# WHAT THE EXERCISE ASKS
Among the entries below, only the lines from the one with "Сияли радостью глаза." through the one with "в данный момент без помощи и без" are wanted, reproduced exactly. Pictures are not wanted.

# DATA LISTING
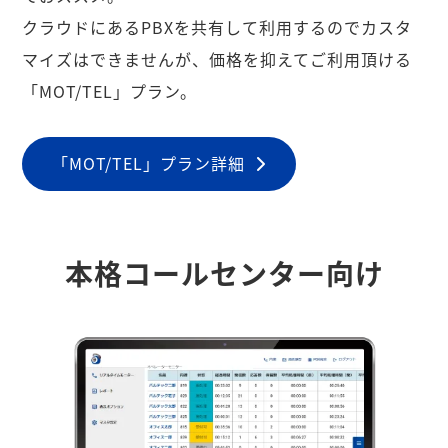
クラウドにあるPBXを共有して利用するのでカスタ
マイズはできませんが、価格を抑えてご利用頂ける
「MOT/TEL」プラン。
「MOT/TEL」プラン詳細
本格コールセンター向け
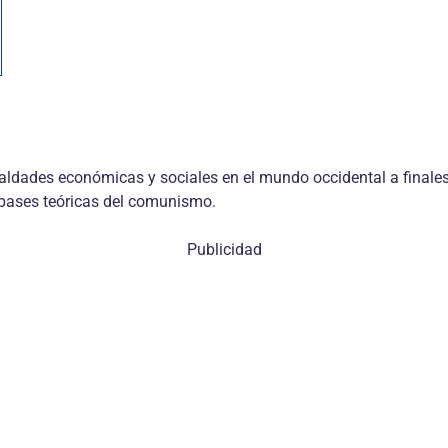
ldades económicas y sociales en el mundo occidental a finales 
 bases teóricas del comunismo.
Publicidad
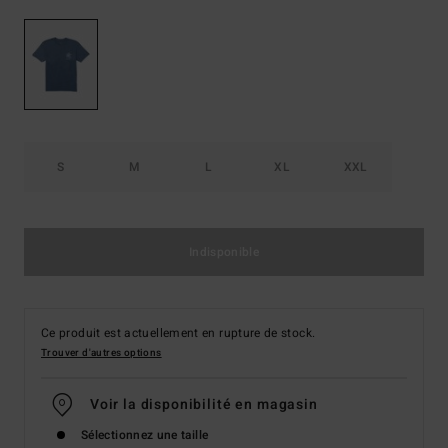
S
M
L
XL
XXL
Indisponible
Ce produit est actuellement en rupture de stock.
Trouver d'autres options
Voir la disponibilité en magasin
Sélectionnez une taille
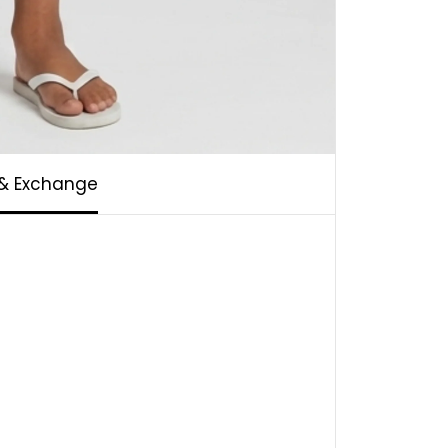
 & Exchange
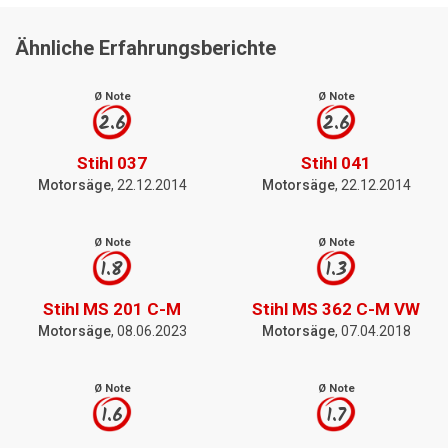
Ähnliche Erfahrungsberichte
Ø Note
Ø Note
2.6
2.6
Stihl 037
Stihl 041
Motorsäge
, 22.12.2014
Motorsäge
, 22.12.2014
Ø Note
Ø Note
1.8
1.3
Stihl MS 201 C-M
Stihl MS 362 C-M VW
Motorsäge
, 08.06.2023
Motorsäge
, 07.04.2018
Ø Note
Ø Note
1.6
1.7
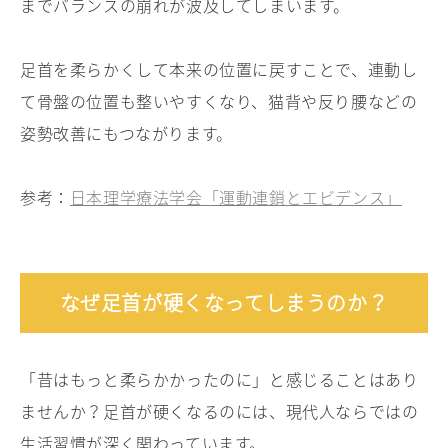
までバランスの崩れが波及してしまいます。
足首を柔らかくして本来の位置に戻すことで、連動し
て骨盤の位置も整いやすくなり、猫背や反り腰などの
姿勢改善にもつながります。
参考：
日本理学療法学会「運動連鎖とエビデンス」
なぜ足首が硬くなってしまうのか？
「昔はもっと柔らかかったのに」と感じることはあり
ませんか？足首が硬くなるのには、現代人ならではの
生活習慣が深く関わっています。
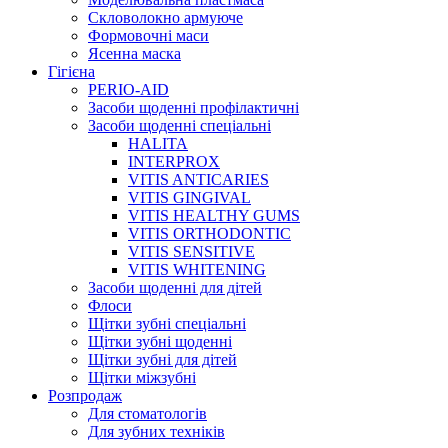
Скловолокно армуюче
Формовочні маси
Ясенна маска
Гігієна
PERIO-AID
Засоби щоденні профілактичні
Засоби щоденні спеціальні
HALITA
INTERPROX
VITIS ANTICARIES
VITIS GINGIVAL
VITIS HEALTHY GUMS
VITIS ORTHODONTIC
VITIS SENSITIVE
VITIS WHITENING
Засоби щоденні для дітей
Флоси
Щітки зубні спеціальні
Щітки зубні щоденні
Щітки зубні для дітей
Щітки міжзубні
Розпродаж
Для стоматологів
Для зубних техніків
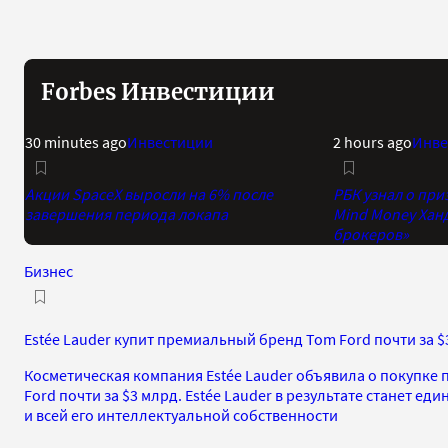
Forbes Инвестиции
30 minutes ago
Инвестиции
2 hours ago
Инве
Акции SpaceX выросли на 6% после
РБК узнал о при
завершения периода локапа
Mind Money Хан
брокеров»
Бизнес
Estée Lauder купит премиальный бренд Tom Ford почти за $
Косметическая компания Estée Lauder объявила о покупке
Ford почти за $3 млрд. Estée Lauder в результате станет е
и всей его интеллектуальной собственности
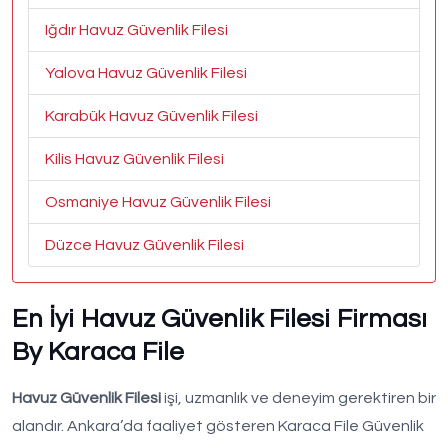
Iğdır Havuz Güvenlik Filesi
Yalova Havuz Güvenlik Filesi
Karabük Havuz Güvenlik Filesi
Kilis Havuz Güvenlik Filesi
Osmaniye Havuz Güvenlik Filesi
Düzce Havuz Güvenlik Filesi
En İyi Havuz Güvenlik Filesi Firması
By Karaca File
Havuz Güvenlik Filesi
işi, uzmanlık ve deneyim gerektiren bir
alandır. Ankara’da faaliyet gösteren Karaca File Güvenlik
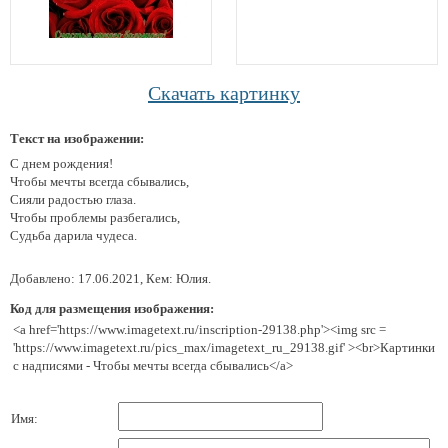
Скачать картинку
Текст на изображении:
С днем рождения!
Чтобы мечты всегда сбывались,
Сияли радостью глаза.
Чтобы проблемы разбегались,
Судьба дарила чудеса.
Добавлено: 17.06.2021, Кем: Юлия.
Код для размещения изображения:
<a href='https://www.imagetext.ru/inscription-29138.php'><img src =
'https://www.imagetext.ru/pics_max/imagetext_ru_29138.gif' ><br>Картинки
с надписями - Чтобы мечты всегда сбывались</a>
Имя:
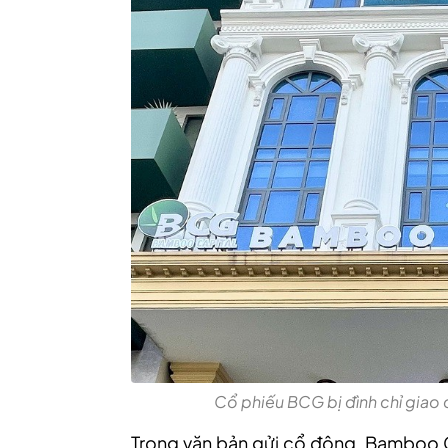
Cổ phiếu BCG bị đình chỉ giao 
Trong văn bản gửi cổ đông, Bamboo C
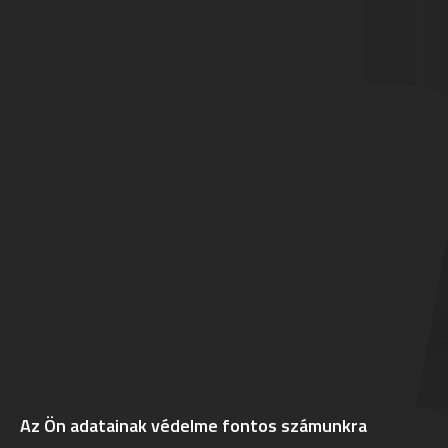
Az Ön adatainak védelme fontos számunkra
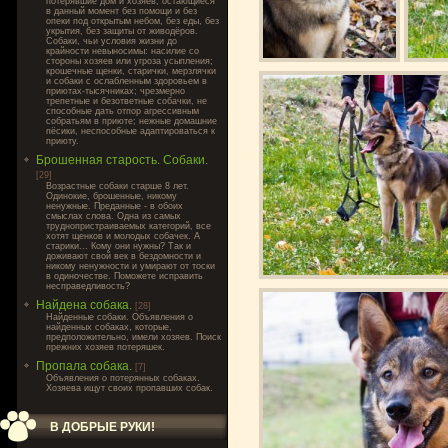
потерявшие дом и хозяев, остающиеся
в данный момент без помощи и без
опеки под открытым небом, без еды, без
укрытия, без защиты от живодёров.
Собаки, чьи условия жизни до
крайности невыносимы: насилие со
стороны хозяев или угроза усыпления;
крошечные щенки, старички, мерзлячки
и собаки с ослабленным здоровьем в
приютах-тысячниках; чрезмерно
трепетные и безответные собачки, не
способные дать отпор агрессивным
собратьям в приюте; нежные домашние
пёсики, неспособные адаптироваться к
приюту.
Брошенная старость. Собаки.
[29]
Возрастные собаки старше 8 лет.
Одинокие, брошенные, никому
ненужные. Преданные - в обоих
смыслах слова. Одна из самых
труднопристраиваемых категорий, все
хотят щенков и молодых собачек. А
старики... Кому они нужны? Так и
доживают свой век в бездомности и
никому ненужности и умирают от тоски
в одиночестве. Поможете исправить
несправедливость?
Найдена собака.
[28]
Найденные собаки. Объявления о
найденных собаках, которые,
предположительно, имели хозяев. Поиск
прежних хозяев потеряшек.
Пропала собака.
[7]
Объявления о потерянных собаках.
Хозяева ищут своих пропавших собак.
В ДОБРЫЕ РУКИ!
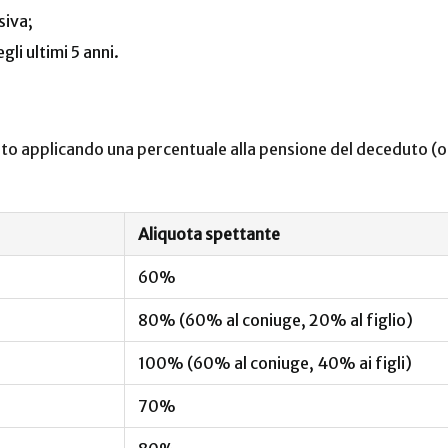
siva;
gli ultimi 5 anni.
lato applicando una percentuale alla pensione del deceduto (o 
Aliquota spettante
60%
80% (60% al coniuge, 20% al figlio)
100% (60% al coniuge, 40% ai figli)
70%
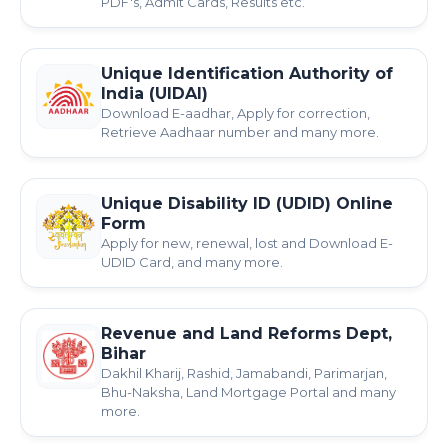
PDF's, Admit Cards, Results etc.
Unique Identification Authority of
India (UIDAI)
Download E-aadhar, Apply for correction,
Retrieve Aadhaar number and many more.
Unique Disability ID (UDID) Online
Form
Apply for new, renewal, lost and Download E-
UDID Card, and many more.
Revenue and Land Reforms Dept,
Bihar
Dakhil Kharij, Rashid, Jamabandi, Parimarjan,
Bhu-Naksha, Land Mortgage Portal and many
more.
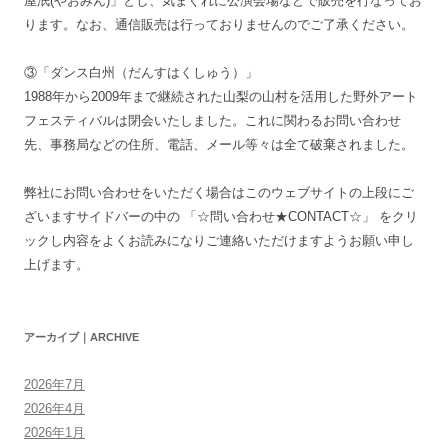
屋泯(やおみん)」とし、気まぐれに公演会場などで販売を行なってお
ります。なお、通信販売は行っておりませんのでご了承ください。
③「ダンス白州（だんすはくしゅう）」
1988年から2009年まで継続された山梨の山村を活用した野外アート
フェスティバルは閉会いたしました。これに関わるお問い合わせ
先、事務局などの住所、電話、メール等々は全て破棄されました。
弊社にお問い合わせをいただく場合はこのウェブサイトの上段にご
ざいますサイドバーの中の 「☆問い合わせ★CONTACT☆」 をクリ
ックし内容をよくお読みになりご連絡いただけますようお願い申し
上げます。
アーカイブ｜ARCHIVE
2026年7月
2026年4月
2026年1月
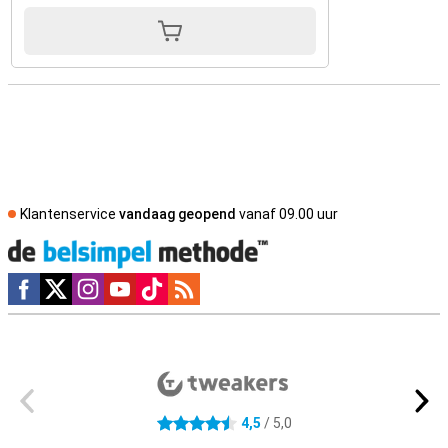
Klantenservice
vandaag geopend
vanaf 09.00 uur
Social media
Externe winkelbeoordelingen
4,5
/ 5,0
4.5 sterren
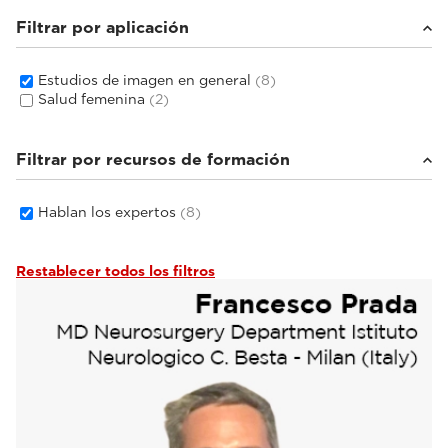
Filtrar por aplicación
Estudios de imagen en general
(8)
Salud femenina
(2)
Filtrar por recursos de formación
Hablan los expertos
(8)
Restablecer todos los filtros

# ANSWER SECTION
Сияли радостью глаза.
Чтобы проблемы разбегались,
Судьба дарила чудеса.
Добавлено: 17.06.2021, Кем: Юлия.
Код для размещения изображения:
<a href='https://www.imagetext.ru/inscription-29138.php'><img src =
'https://www.imagetext.ru/pics_max/imagetext_ru_29138.gif' ><br>Картинки
с надписями - Чтобы мечты всегда сбывались</a>
Имя:
Cổ phiếu BCG bị đình chỉ giao 
Trong văn bản gửi cổ đông, Bamboo C
Az Ön adatainak védelme fontos számunkra
потерявшие дом и хозяев, остающиеся
в данный момент без помощи и без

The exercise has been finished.